──────── Selected excerpt
Previously, I had bunion and floating toe surgery on my left foot. The problems came back although not quite as severe. I want to have surgery on my right foot to correct the bunion and two hammer toes. The doctor has told me they will need to be fused to avoid returning. My question is, will I be able to exercise with fused toes? I know they will not bend however can I jog? Will my gait be different? Should I get a second opinion? The doctor is saying that my foot problems are aggressive so if they are not fused then they will return.



Based on the title of your post, I assume your doctor wants to fuse your bunion AND fuse the second and third toes, so I will base my response on that assumption.

I wish you had included a picture of your foot or even pictures of your x-rays as they would have been very helpful.

Additionally, I would have liked to know how old you are particularly in regards to fusing your bunion. I do gather that you are very active.

In deciding to fuse the bunion joint more so than your hammertoes, a number of issues have to be looked at.

The first is your level of activity. The big toe has to be positioned in a proper position, then fused, so that you can "propel" off the toe as best you can when you ambulate. If not positioned properly, it will give you major issues particularly if you are a runner. (Having said that, I have read comments over the years from people and doctors who state that runners can do very well with a fused big toe joint).

At the very least it will change your gait pattern somewhat, whether or not that becomes an issue remains to be seen.

In my mind, a big toe joint fusion is a procedure reserved for those who are older and more sedentary, but there is certainly arguments against that line of thinking in the medical literature.

Sometimes the hardware used in maintaining the fusion can be an irritant as well, particularly in active individuals. As you can see there is not much fat around the big toe joint, so hardware will be palpable and may end up being irritated in your shoes.
────────────────
▸ **Work instructions**:
- A) In the discussion of bunion and toe fusion, why does the doctor say the toes need to be fused?
- B) Rewrite the discussion of bunion and toe fusion from "In deciding to" up to and including "big toe joint).", putting "walk" in place of "ambulate".
──────── Extracted entries
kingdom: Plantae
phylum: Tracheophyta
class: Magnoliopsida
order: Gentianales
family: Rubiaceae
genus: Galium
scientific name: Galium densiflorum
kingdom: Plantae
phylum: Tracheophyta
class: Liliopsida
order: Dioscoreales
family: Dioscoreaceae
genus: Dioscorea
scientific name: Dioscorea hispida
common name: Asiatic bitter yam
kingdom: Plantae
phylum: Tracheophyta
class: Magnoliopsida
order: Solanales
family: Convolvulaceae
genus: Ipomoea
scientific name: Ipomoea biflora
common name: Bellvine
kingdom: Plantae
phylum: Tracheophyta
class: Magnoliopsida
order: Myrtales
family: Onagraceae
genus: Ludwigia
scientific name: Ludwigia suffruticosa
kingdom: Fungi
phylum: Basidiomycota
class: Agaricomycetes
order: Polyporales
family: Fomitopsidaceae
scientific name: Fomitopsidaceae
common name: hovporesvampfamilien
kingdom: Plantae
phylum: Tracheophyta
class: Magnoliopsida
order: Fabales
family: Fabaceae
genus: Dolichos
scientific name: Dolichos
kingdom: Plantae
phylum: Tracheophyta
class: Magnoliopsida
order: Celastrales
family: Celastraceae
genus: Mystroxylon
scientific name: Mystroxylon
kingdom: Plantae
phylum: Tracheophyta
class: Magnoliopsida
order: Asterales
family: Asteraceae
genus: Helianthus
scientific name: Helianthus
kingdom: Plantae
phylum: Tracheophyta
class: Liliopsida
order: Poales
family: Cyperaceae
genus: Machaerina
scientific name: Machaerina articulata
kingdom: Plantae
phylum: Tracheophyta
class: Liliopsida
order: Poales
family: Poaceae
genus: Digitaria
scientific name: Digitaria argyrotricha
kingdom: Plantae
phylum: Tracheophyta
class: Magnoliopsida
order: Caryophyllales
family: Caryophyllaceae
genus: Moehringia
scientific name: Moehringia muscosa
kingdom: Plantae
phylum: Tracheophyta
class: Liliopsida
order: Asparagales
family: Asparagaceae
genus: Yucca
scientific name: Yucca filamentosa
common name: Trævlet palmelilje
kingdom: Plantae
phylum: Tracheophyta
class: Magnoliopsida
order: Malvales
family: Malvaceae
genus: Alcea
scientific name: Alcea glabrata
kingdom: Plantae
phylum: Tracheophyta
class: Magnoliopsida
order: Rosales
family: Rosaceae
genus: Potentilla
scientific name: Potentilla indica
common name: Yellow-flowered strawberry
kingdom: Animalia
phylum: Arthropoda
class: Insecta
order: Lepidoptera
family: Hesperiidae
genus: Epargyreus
────────────────
▸ **Solution list**:
- A) The foot problems are aggressive, so if the toes are not fused, the problems will return.

- B)
In deciding to fuse the bunion joint more so than your hammertoes, a number of issues have to be looked at.

The first is your level of activity. The big toe has to be positioned in a proper position, then fused, so that you can "propel" off the toe as best you can when you walk. If not positioned properly, it will give you major issues particularly if you are a runner. (Having said that, I have read comments over the years from people and doctors who state that runners can do very well with a fused big toe joint).